Cindy Wooden
Catholic News Service
December 27, 2017 // Vatican

Author shares stories from meals with St. John Paul II

Cindy Wooden
Catholic News Service

ROME (CNS) — For some 25 years as pope, St. John Paul II would invite people to his table each day — sharing breakfast, lunch, dinner and conversation with a wide variety of cardinals, bishops, theologians, writers and friends.

In his book “Lessons in Hope: My Unexpected Life with St. John Paul II,” George Weigel recounts the story of and anecdotes from his mealtime conversations with St. John Paul II. (CNS photo courtesy of George Weigel)

George Weigel, the author and scholar, was one of those guests on dozens of occasions and it was over a meal that he asked Pope John Paul the questions that form the core of “Witness to Hope: The Biography of Pope John Paul II,” published in 1999. The meals and conversations continued, providing information for the sequel, “The End and the Beginning: Pope John Paul II — The Victory of Freedom, the Last Years, the Legacy,” published in 2010.

His last dinner with St. John Paul II was Dec. 15, 2004.

Now, Weigel is sharing the mood, anecdotes and reflections on the table talk in the more personal “Lessons in Hope: My Unexpected Life with St. John Paul II.”

“What people really wanted was not more heavily footnoted, annotated scholarly biography,” Weigel said. “What people wanted were stories, stories that would make him come alive again.”

Interviewed in Rome Dec. 12, Weigel said he decided “to tell the story of our conversations,” which took place over a dozen years. But for that to make sense, he said, he also had to write about events and experiences in his life that prepared him to understand the history, philosophy and theology discussed around the table.

Of course, he said, the conversations also included both lighter moments and personal ones, such as when Pope John Paul asked how Weigel’s mother was doing after his father died.

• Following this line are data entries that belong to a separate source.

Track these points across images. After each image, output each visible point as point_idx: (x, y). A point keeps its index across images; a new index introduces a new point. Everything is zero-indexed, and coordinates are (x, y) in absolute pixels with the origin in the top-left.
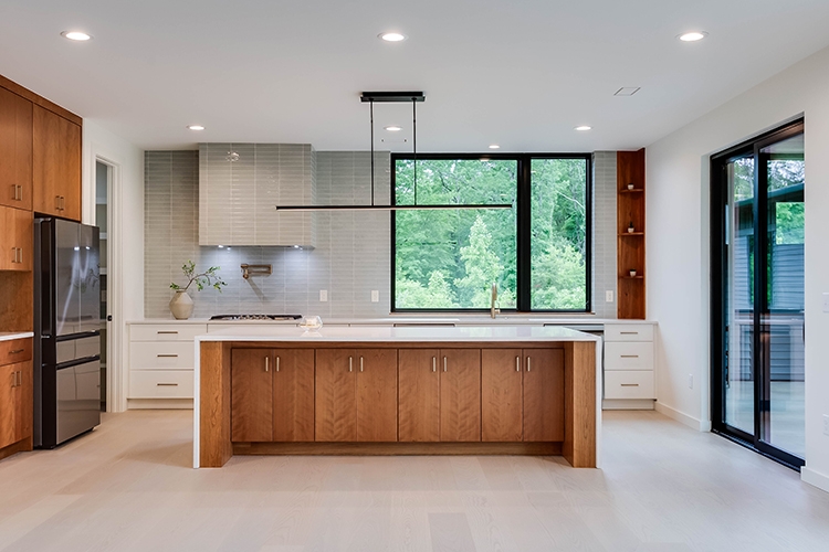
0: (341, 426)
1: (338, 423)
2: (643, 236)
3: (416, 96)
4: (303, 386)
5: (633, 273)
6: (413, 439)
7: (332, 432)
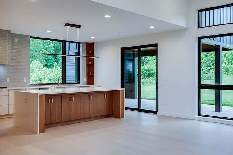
0: (68, 116)
1: (67, 116)
2: (94, 64)
3: (79, 26)
4: (58, 106)
5: (91, 74)
6: (84, 117)
7: (66, 118)
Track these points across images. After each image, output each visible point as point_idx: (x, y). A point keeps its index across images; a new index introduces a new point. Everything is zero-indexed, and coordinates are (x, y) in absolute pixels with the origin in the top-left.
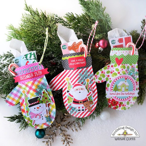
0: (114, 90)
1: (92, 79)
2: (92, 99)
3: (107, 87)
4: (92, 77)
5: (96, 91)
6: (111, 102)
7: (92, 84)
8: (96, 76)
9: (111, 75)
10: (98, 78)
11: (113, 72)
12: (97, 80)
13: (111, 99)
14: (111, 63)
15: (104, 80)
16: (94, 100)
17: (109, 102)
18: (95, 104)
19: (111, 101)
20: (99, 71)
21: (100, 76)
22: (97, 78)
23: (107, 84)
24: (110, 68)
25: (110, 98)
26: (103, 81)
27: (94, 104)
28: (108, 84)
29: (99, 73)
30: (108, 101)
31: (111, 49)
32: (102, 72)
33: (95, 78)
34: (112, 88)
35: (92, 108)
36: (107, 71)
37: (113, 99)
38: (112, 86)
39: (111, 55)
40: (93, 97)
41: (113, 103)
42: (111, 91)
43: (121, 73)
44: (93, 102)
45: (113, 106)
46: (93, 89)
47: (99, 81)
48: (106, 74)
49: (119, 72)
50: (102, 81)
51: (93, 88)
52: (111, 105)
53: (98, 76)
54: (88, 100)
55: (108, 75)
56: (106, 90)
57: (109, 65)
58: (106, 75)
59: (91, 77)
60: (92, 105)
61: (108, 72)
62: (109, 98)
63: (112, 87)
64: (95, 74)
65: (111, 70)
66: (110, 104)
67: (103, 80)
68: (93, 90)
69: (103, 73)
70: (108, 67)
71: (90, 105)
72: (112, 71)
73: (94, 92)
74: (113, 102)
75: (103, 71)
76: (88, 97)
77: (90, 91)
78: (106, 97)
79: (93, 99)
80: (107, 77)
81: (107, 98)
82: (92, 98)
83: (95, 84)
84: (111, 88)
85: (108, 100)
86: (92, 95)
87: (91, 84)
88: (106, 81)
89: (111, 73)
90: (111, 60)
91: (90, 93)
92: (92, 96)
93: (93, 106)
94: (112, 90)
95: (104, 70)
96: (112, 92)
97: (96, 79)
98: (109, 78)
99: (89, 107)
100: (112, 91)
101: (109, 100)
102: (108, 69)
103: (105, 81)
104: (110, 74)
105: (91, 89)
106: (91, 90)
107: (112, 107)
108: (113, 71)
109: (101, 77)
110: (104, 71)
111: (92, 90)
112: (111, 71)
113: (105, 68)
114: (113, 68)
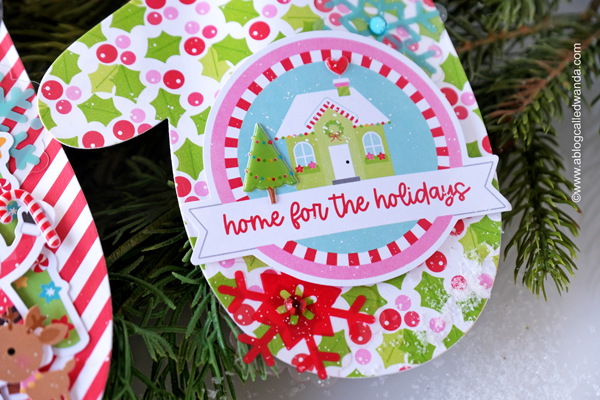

Sharing a meal and a table was important to Pope John Paul, Weigel said, because he “understood that a pope who relies only on the official channels of information — nuncios, Curia, bishops’ conferences — is not going to get all the information he needs because that information is being filtered bureaucratically.”

“The table rather than the desk was his favorite point of encounter,” the author said.

The conversations gave the pope different points of view on the situation of the Church, on issues of theology and on political and social realities around the world, Weigel said.

Then-Cardinal Joseph Ratzinger, prefect of the Congregation for the Doctrine of the Faith, once told Weigel that “major documents and audience themes would be hashed out over lunches in the papal apartments.”

But, he said, at the same time, friendships were very important to him and he made sure to nourish them at the dinner table.

Pope John Paul would ask his guests their opinions about books, films, world leaders and political situations. “He was the most insatiably curious man I have ever met,” Weigel said. “He always wanted to know what was happening.”

The pope’s curiosity, he said, was less a “tic” than a sign that “he really did believe in the providential guidance of history,” which meant he needed to stay informed “in order to find the providential footprints.”